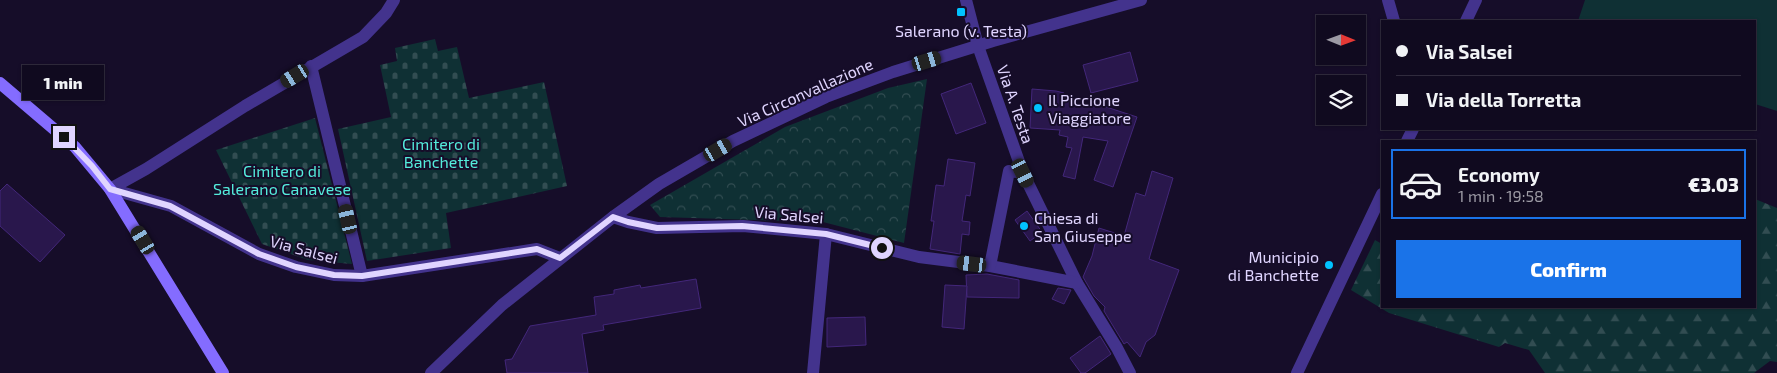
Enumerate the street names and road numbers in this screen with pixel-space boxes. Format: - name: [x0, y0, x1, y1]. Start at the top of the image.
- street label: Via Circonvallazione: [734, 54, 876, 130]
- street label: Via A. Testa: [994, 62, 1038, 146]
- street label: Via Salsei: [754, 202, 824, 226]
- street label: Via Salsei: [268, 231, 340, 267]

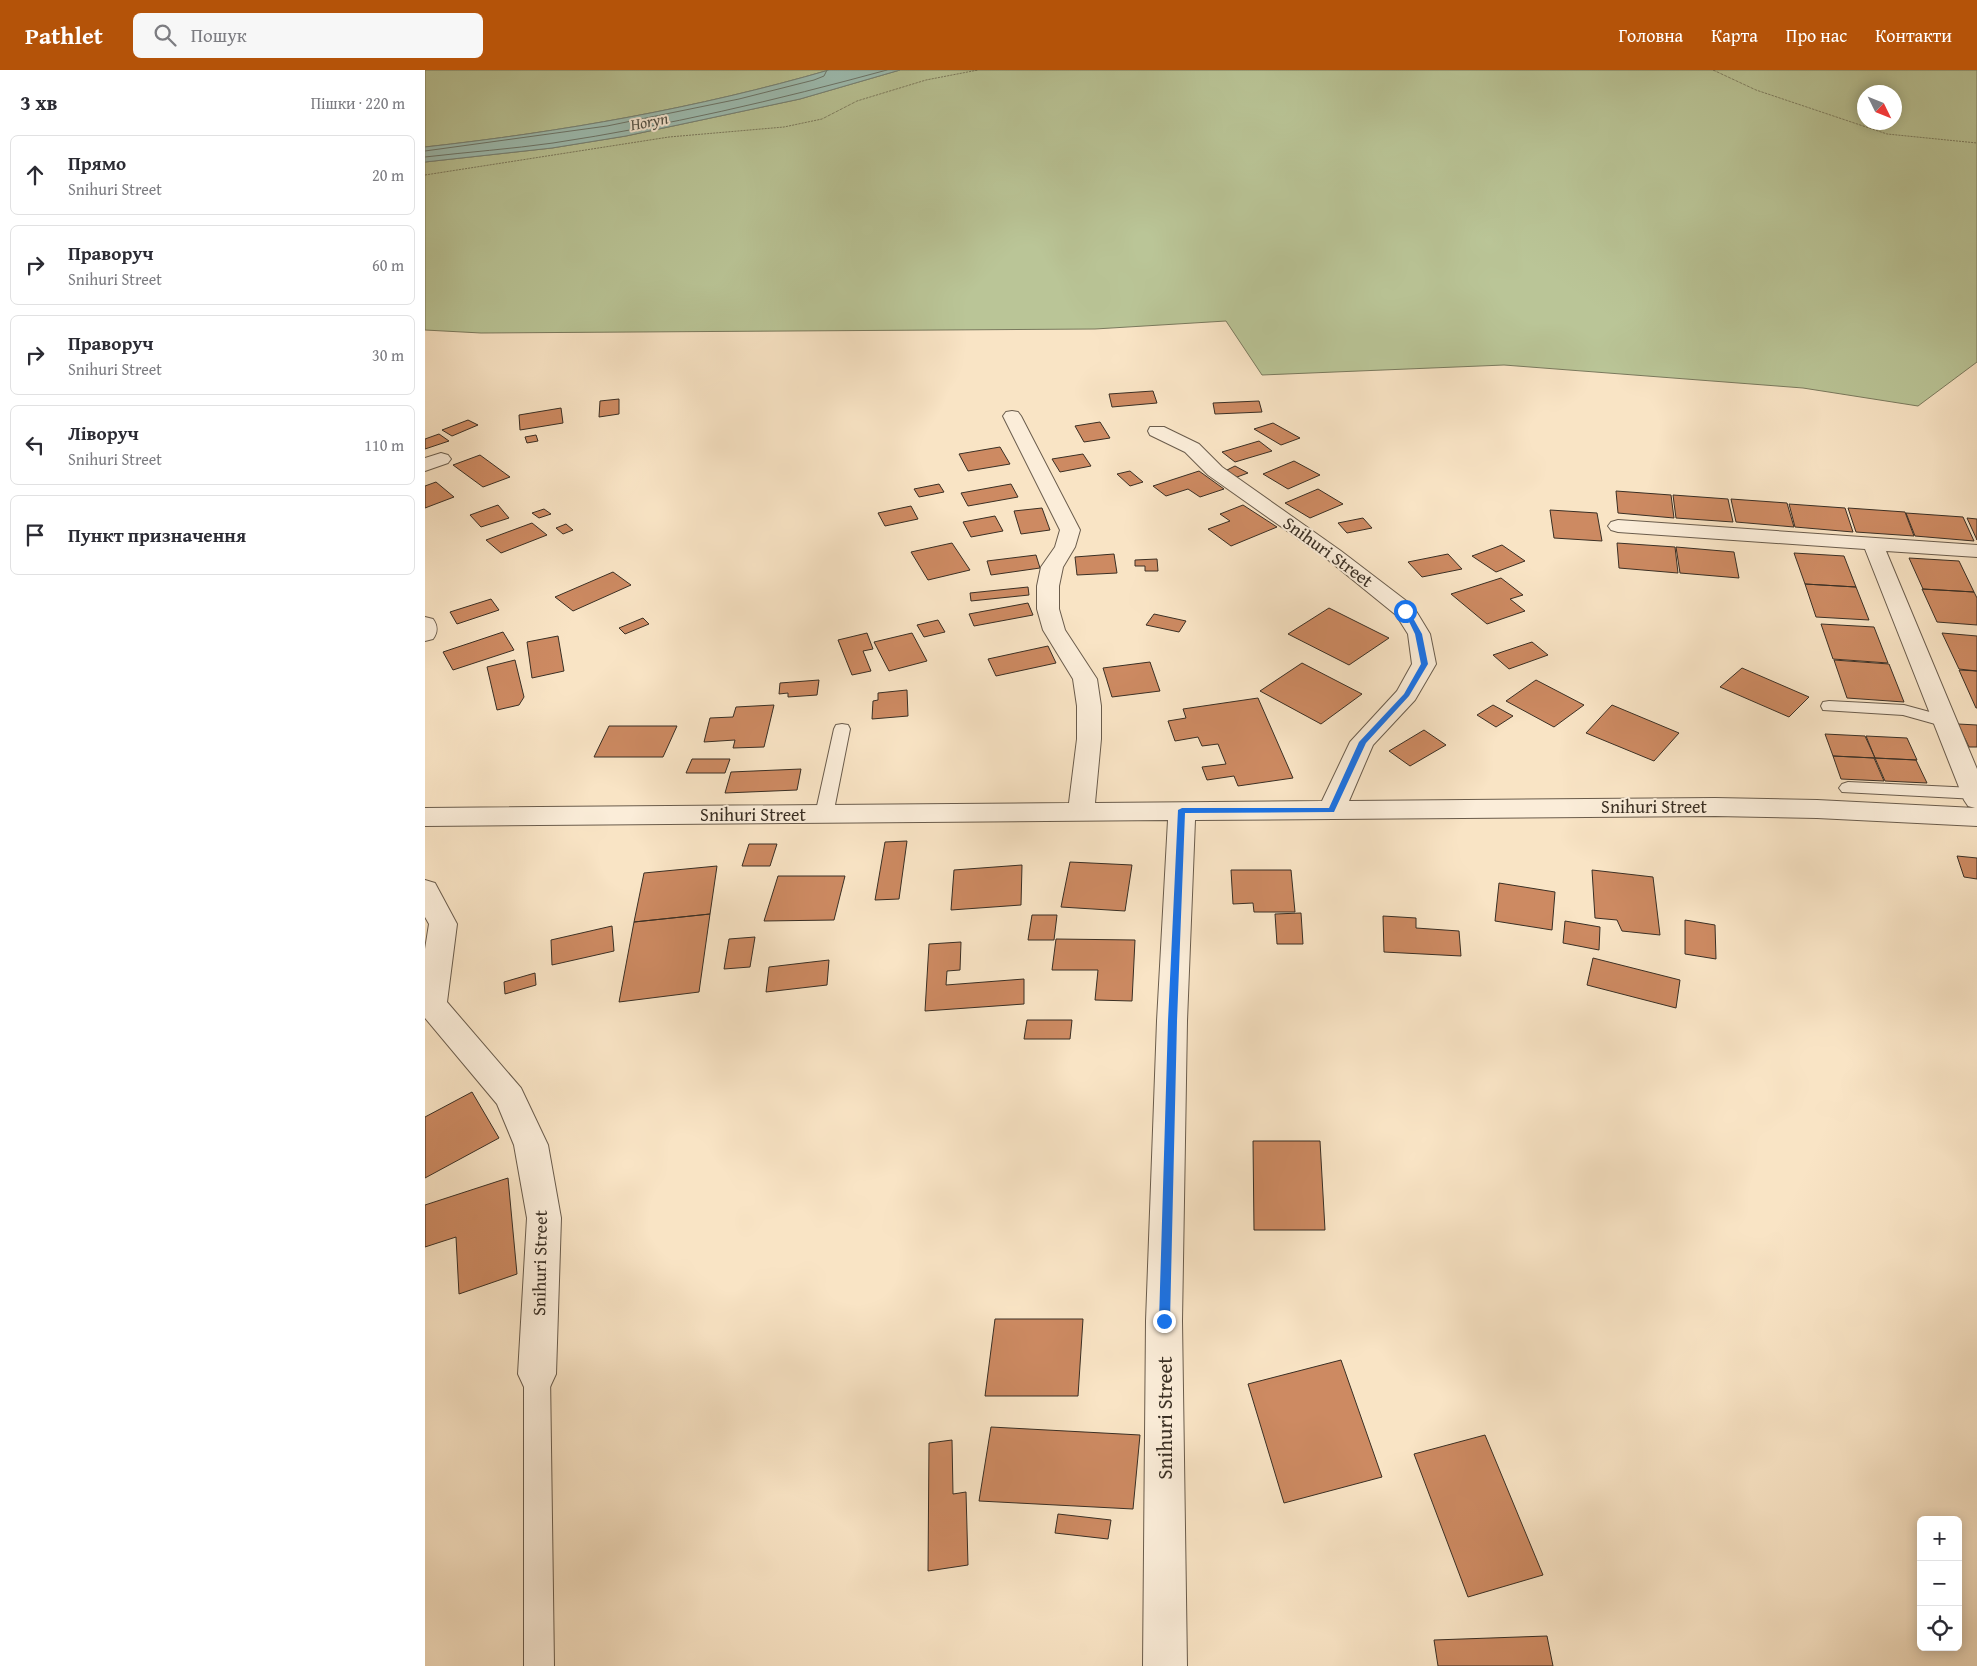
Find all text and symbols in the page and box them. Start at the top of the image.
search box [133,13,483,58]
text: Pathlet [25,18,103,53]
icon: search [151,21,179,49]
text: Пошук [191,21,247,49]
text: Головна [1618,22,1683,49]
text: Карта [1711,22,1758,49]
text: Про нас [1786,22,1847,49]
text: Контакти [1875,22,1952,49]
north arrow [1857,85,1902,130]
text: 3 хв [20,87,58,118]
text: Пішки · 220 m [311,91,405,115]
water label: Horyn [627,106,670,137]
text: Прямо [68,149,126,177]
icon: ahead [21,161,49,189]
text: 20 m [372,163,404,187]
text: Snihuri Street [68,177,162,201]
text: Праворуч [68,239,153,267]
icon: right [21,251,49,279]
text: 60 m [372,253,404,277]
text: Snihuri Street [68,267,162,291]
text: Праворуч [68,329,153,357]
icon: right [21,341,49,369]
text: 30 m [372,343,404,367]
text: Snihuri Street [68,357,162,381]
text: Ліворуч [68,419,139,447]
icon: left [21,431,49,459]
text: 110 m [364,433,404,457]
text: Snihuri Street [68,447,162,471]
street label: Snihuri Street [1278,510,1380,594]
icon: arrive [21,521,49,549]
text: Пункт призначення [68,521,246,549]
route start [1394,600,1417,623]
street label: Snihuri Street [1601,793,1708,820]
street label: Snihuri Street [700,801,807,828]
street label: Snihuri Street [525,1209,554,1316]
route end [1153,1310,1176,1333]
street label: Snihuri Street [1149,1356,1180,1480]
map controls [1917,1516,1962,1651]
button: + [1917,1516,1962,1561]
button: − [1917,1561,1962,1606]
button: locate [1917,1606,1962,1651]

- [WORK INSTRUCTION]
Repeat each line of the records above exactly, but do not copy the pictures.

- [EXPECTED ANSWER]
Enumerate the street names and road numbers in this screen with pixel-space boxes. Format: - name: [x0, y0, x1, y1]. Start at the top of the image.
- street label: Via Circonvallazione: [734, 54, 876, 130]
- street label: Via A. Testa: [994, 62, 1038, 146]
- street label: Via Salsei: [754, 202, 824, 226]
- street label: Via Salsei: [268, 231, 340, 267]

Find all text and symbols in the page and box them. Start at the top of the image.
search box [133,13,483,58]
text: Pathlet [25,18,103,53]
icon: search [151,21,179,49]
text: Пошук [191,21,247,49]
text: Головна [1618,22,1683,49]
text: Карта [1711,22,1758,49]
text: Про нас [1786,22,1847,49]
text: Контакти [1875,22,1952,49]
north arrow [1857,85,1902,130]
text: 3 хв [20,87,58,118]
text: Пішки · 220 m [311,91,405,115]
water label: Horyn [627,106,670,137]
text: Прямо [68,149,126,177]
icon: ahead [21,161,49,189]
text: 20 m [372,163,404,187]
text: Snihuri Street [68,177,162,201]
text: Праворуч [68,239,153,267]
icon: right [21,251,49,279]
text: 60 m [372,253,404,277]
text: Snihuri Street [68,267,162,291]
text: Праворуч [68,329,153,357]
icon: right [21,341,49,369]
text: 30 m [372,343,404,367]
text: Snihuri Street [68,357,162,381]
text: Ліворуч [68,419,139,447]
icon: left [21,431,49,459]
text: 110 m [364,433,404,457]
text: Snihuri Street [68,447,162,471]
street label: Snihuri Street [1278,510,1380,594]
icon: arrive [21,521,49,549]
text: Пункт призначення [68,521,246,549]
route start [1394,600,1417,623]
street label: Snihuri Street [1601,793,1708,820]
street label: Snihuri Street [700,801,807,828]
street label: Snihuri Street [525,1209,554,1316]
route end [1153,1310,1176,1333]
street label: Snihuri Street [1149,1356,1180,1480]
map controls [1917,1516,1962,1651]
button: + [1917,1516,1962,1561]
button: − [1917,1561,1962,1606]
button: locate [1917,1606,1962,1651]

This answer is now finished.